As heartbreak songs go, this is perhaps the most personal and painful exploration I've ever witnessed. Moving through caves, volcanoes and moss-fields to a process of rebirth, Bjork emits an agony that is visceral, and reflected in the punishing landscape around her.  The physicality of heartbreak, although felt, is rarely explored or demonstrated in this way; this was a raw primal scream of anguish.  The glimpses of joy at the end, against the backdrop of green mountains and endless skies left a sense of hope and possibility.  It isn't always possible to go to a cave in Iceland when your heart breaks, but this made me kind of wish it was.

Next was Stonemilker, and this was our first opportunity to try the VR headsets, while perched
together on swivel stools.  The comedy potential of 25 people spinning silently alongside each other in a room gave me a slight sense of the ridiculous, but this was soon blown away by the intimacy of the experience.  Bjork appears next to you on a stunning Icelandic beach; you can follow her and explore the scene through a range of angles, spinning 360-degrees.  You get the sense that she is singing both for you and to you; it's a track that implores you to share emotion and be present.  I was glad to be able to blame the goggles for my watery eyes at the end, although I'm sure I wasn't the only one moved by it.

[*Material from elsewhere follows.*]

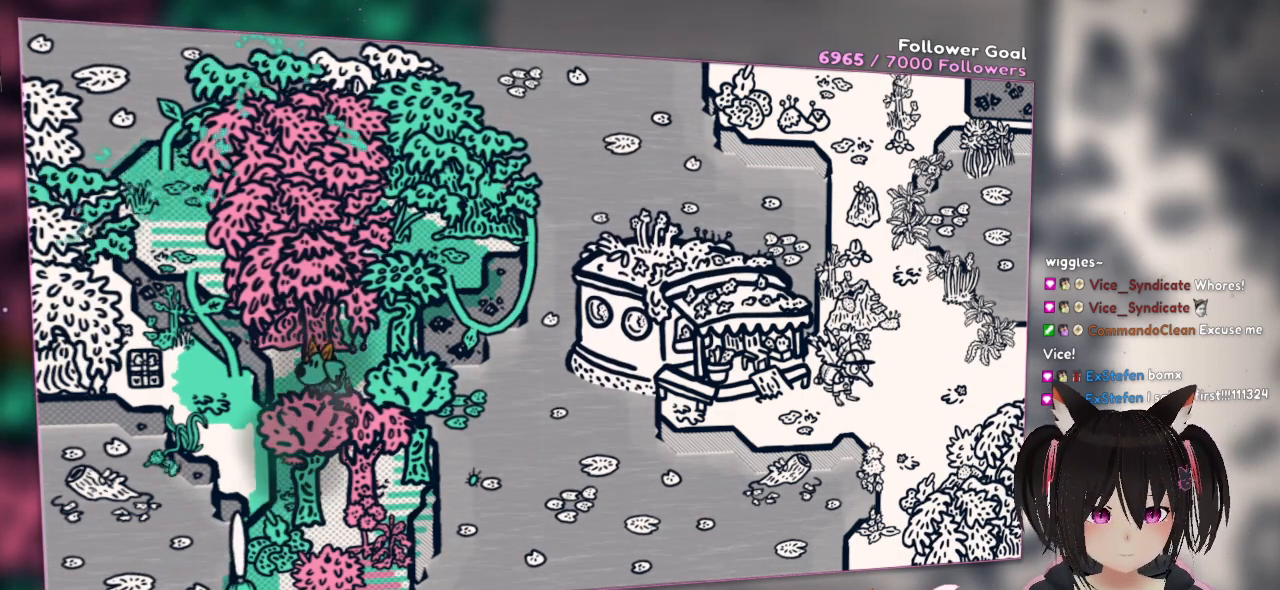
{"buttons": [], "left_stick": "up", "right_stick": "center", "events": [[283, "left_stick", "center"], [433, "left_stick", "up"]]}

The final two tracks were even more immersive and intimate. Mouth Mantra, filmed inside Bjork's mouth, gives a whole new perspective on the human body; uncomfortable and graphic at times, but oddly compelling.  The psychedelic nature of this one (combined with a slight entanglement with the curtains) meant that this was the one occasion where I did feel a bit queasy.   In Notget, Bjork appears as a giant moth priestess; you are able to move around for this, attached by your headset and headphones to the ceiling.  As the music unfolds, the image moves around you, so that by the end you find yourself enclosed within her body. It was interesting to find that the friends I was with fully embraced this idea and dived in, while I could feel myself backing away, completely overwhelmed by the proximity and physicality of it.

This exhibition surprised me in many ways.  I'd anticipated being impressed by the technology but not moved by it. Yet the intimacy of the methods and potential for self definition and exploration, along with Bjork's capacity for vulnerability, stood out in a world that makes us hide ourselves and our emotions.   It is often said that we are mediated by technology, to the extent that we are not human any more.  Post human thinking, however, encourages us to '...unfold the self onto the world, while enfolding the world within...starting from environmental or eco-others and including technological apparatus.' (Braidotti, 2013).  #BjorkDigital has convinced me that embracing tech as an extension of the self, as a way to redefine our world and relationships, may actually enable us to be more human than ever before.

#BjorkDigital finishes today

Braidotti, R. (2013). The Posthuman. Polity Press.